In partnership with a French organization, Fondation Ipsen, Mayo Clinic Press in Rochester, Minn., has launched its first line of children’s books exploring physical, mental, and emotional health topics. The books are intended to help children better understand illness and recovery, as well as maintain a better handle on life’s challenges.

The line debuted in October with the release of the first two volumes in the My Life Beyond series of 36-page graphic novels for middle grade readers: My Life Beyond Bullying, inspired by Ralph M, and My Life Beyond Leukemia, inspired by Rae Burremo. Both books are written and illustrated by Guillaume Federighi, who is professionally known as Hey Gee. A third volume, My Life Beyond Autism, inspired by C. Ano will be published in March 2022. Other 2022 releases include My Life Beyond Vaccines, My Life Beyond Diabetes, and My Life Beyond Neurofibromatosis, a rare condition that causes non-cancerous tumors to form in the brain, spinal cord, and nerves.

The books are published in print format; Mayo Clinic Press releases are distributed by Simon & Schuster.

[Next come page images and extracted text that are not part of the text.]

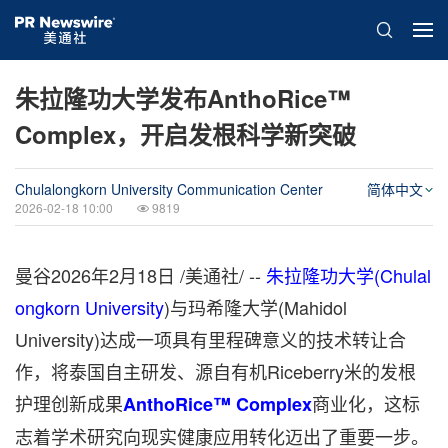
朱拉隆功大学发布AnthoRice™
Complex，开启发根科学新突破
Chulalongkorn University Communication Center
简体中文
2026-02-18 10:00
9819
曼谷
2026年2月18日
/美通社/ --
朱拉隆功大学(Chulal
ongkorn University
)与玛希隆大学(Mahidol
University)达成一项具有里程碑意义的技术转让合
作，将泰国自主研发、源自有机Riceberry米的发根
护理创新成果
商业化，这标
AnthoRice™ Complex
志着学术研究向现实健康应用转化迈出了重要一步。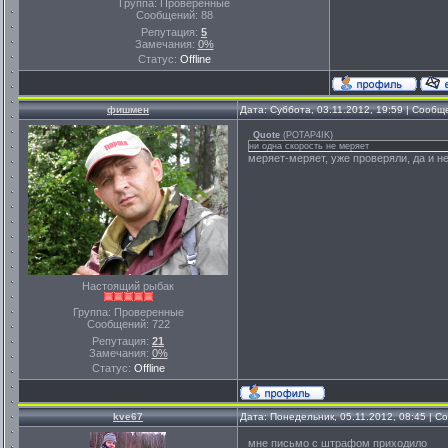
Группа: Проверенные
Сообщений:
88
Репутация:
5
Замечания:
0%
Статус:
Offline
фишмен
Дата: Суббота, 03.11.2012, 19:59 | Сооб
Quote
(
POTAP4IK
)
ни одна скорость не меряет
меряет-меряет, уже проверяли, да и не
Настоящий рыбак
Группа: Проверенные
Сообщений:
722
Репутация:
21
Замечания:
0%
Статус:
Offline
kve67
Дата: Понедельник, 05.11.2012, 08:45 | 
мне письмо с штрафом приходило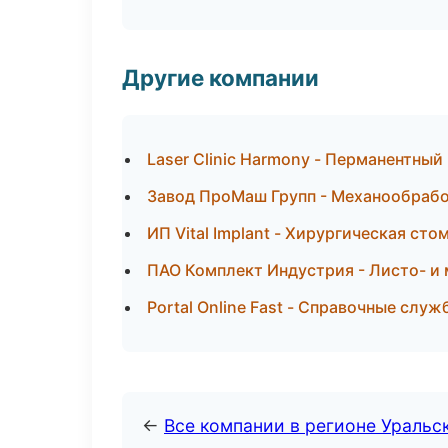
Другие компании
Laser Clinic Harmony - Перманентны
Завод ПроМаш Групп - Механообработ
ИП Vital Implant - Хирургическая ст
ПАО Комплект Индустрия - Листо- и
Portal Online Fast - Справочные слу
←
Все компании в регионе Уральс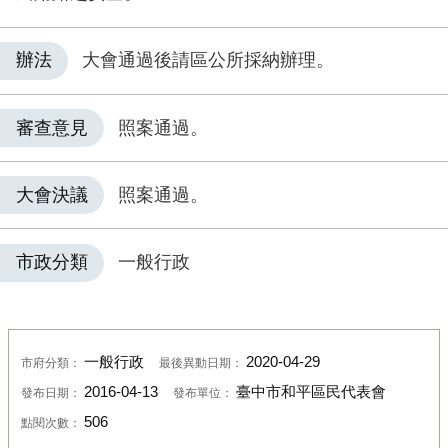
辦法
大會通過後請區公所採納辦理。
審查意見
照案通過。
大會決議
照案通過。
市政分類
一般行政
一般行政
2020-04-29
市府分類：
最後異動日期：
2016-04-13
臺中市和平區民代表會
發布日期：
發布單位：
506
點閱次數：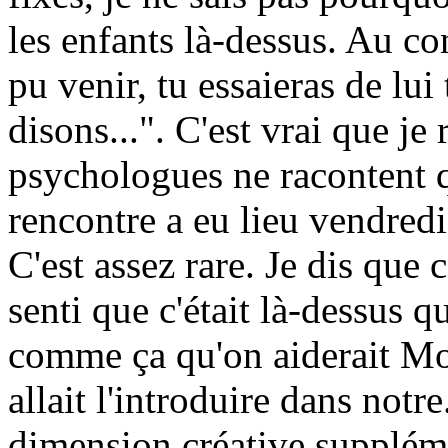
les enfants là-dessus. Au co
pu venir, tu essaieras de lu
disons...". C'est vrai que je
psychologues ne racontent qu
rencontre a eu lieu vendredi 
C'est assez rare. Je dis que c
senti que c'était là-dessus qu'
comme ça qu'on aiderait M
allait l'introduire dans notre
dimension créative supplémen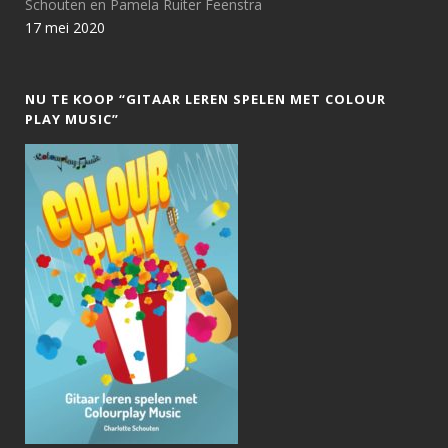
Schouten en Pamela Ruiter Feenstra
17 mei 2020
NU TE KOOP “GITAAR LEREN SPELEN MET COLOUR
PLAY MUSIC”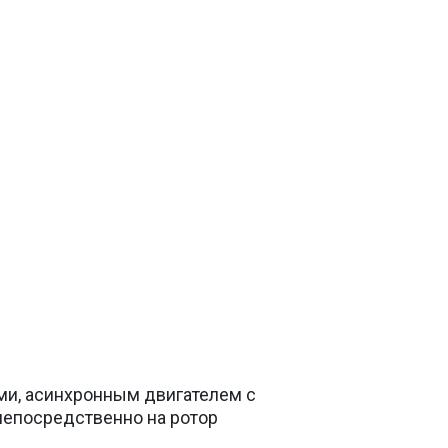
ми, асинхронным двигателем с
непосредственно на ротор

While the books in the My Life Beyond series are fiction, the stories are based upon the real-life experiences of Mayo Clinic patients. The books have been developed and will continue to be developed through ongoing collaborations between the patients, Mayo Clinic physicians, Fondation Ipsen, and Federighi.

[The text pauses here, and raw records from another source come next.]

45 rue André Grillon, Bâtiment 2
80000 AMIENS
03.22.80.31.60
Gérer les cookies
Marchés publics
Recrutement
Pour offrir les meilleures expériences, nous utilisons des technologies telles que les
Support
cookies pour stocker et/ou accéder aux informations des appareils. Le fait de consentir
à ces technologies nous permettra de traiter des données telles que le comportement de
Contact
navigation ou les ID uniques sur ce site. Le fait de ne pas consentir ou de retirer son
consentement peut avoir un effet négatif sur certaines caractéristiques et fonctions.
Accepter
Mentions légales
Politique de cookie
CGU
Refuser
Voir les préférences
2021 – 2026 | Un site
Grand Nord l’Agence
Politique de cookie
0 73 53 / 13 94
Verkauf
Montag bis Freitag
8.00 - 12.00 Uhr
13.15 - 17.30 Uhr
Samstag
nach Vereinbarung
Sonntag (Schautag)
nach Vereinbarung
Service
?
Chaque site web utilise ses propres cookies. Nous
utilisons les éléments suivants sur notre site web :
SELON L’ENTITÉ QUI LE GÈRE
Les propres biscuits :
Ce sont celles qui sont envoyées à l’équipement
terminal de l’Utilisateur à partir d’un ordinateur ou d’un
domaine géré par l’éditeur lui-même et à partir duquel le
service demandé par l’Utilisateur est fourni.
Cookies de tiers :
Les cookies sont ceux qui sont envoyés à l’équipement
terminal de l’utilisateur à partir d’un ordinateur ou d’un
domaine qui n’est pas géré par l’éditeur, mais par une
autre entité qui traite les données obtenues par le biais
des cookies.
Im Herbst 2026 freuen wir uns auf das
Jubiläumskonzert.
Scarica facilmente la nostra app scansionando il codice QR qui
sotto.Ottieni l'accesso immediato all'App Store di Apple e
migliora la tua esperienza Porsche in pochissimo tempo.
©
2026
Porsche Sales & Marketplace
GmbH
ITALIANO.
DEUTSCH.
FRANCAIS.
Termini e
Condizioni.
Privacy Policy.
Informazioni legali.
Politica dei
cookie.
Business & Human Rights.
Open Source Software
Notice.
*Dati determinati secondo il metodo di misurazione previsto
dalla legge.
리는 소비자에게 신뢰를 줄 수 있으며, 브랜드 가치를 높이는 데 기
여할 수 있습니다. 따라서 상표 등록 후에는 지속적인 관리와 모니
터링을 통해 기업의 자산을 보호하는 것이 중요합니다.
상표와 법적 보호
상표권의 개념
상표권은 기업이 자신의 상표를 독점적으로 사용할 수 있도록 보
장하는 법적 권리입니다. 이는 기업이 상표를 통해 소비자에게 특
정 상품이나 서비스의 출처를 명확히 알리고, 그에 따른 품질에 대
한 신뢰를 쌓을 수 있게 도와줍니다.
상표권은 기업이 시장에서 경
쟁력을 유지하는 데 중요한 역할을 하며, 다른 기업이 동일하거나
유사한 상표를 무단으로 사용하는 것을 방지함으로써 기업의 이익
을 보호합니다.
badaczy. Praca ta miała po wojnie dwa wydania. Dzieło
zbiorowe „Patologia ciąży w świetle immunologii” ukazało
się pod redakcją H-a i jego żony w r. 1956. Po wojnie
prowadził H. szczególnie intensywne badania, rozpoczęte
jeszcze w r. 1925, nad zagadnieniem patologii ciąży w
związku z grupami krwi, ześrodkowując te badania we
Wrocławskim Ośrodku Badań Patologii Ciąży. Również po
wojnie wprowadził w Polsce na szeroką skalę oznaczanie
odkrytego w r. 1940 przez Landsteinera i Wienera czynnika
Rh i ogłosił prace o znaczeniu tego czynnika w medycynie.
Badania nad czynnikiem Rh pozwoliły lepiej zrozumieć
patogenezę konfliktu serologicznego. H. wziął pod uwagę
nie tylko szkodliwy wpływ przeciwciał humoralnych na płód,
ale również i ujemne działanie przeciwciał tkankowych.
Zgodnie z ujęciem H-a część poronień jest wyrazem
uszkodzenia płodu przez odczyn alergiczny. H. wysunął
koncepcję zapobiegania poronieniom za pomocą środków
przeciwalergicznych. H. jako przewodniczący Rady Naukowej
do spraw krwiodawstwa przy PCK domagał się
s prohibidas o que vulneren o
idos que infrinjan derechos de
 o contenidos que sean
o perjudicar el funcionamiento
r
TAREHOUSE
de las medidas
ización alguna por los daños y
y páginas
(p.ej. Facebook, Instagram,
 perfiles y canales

The concept originated with the Fondation Ipsen, whose president is Dr. James Levine, a former Mayo Clinic physician. It is dedicated to making accurate scientific information accessible to the general public. In 2018 it launched Booklab—books and magazines that are produced and published in several languages, the result of collaborations between scientists, doctors, artists, authors, and children. The books are produced in both print and digital formats and distributed in more than 50 countries—free of charge to schools, libraries, “and people living in precarious situations.”

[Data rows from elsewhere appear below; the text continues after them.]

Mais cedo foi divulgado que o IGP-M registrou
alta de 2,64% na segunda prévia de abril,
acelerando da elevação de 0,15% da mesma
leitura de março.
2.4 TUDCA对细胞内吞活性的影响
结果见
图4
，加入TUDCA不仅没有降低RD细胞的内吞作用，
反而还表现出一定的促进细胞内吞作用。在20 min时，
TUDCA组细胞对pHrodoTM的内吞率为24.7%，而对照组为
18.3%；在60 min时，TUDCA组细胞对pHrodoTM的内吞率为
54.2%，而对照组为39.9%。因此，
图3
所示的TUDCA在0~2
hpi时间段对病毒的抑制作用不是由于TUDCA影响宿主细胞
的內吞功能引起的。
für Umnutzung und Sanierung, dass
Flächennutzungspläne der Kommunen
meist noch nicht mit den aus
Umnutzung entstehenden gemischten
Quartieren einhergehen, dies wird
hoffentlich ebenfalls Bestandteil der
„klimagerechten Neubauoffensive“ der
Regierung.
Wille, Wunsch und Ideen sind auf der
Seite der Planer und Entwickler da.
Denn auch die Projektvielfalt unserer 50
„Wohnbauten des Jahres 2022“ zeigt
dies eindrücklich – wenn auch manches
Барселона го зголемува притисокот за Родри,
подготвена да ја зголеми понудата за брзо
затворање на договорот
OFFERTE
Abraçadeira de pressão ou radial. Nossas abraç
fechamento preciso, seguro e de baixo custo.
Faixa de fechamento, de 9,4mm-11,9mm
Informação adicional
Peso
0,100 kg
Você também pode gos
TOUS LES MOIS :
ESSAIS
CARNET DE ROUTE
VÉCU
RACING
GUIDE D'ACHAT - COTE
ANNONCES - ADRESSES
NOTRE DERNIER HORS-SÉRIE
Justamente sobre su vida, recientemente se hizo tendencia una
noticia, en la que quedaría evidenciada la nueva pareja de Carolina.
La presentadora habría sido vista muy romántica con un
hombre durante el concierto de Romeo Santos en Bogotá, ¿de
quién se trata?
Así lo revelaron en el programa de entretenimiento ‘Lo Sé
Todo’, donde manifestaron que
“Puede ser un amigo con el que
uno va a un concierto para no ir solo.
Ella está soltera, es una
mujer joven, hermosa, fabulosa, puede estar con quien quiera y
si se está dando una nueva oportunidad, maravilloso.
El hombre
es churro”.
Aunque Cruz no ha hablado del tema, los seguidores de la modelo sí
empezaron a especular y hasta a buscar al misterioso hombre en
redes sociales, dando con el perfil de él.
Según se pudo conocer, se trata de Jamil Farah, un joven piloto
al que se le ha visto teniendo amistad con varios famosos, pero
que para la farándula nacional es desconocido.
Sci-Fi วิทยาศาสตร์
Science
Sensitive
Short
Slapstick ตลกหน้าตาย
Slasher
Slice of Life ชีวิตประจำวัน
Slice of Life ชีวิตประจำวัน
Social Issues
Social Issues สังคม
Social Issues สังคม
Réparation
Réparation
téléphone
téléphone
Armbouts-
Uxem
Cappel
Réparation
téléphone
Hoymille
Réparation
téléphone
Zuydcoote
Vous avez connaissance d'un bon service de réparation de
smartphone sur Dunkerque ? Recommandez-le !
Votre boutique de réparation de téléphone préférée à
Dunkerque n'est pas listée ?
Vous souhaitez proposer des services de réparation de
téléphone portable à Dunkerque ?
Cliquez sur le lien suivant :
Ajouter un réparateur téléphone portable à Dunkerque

The concept was brought to the attention of Mayo Clinic Press by Dr. Fredric Meyer, “one of the doctors in leadership at Mayo on the education side of what we do,” said Nina Wiener, editor-in-chief of Mayo Clinic Press. “Dr. Levine and Dr. Meyer got together and said, ‘Why don’t we try this collaboration in the United States?’ ” The two physicians select the topics to be addressed in the My Life Beyond series.

“We’re excited to have these books out there,” Wiener said. “We’re using them as an experiment to test the waters and see what the reaction is with the trade, librarians, and teachers.”

Noting that the children’s book market is highly competitive, Wiener is confident that the press “can carve out a space,” as the content of its releases is supplemented by Mayo Clinic’s sterling reputation. “There are a lot of books,” she said, “but there is no one trusted authority to come to for children’s health and wellness information. We hope to grow into being that authority; we have the full support and cooperation of the division in the Mayo Clinic’s Children’s Center that oversees the children’s hospital and also the day-to-day pediatric process.”

Mayo Clinic physicians see about 160,000 patients each year who are children.

Wiener, who joined the press in February, said that it is beefing up its output in both children’s and adult books. After publishing nine books this year, output will increase to 20 releases in 2022. “By 2030, we intend to publish approximately 80 books per year,” Wiener said. “A big chunk of that is going to be children’s.”

Wiener is in the final stages of interviewing job candidates for the new position of editorial director of the children’s publishing program to develop the list. “We hope that she—all the remaining candidates are women—will be off to the races starting in January, building out a really robust plan for us,” Wiener said. The press also intends to hire a children’s book marketing specialist.

Even before the new children’s editorial director comes on board, Wiener is promising that the press is going to neither limit itself to physical books, digital books, and audiobooks for the children’s market, nor will it limit itself to middle grade readers. “We’re planning to start with board books and go up through young adult,” she said, “And we’re also planning to develop podcasts. We are looking beyond traditional publishing to reach kids where they are.”

The entire press, which officially launched in 2019 (although Mayo Clinic has been publishing books since 1983), is moving in the direction, Wiener noted, of publishing more books by authors who work outside of the Mayo Clinic. “We want to have a broad cultural conversation around health and medicine,” she said. “Plans were in the works to do this even before Covid, but the level of interest in all things health has exploded. People are trying to take control in managing their own health and wellness. We’re getting into the culture of medicine, the future of medicine.”

Hey Gee is the author and illustrator of the books in the My Life Beyond series; the books are inspired by specific Mayo Clinic patients. This story has been corrected to reflect this.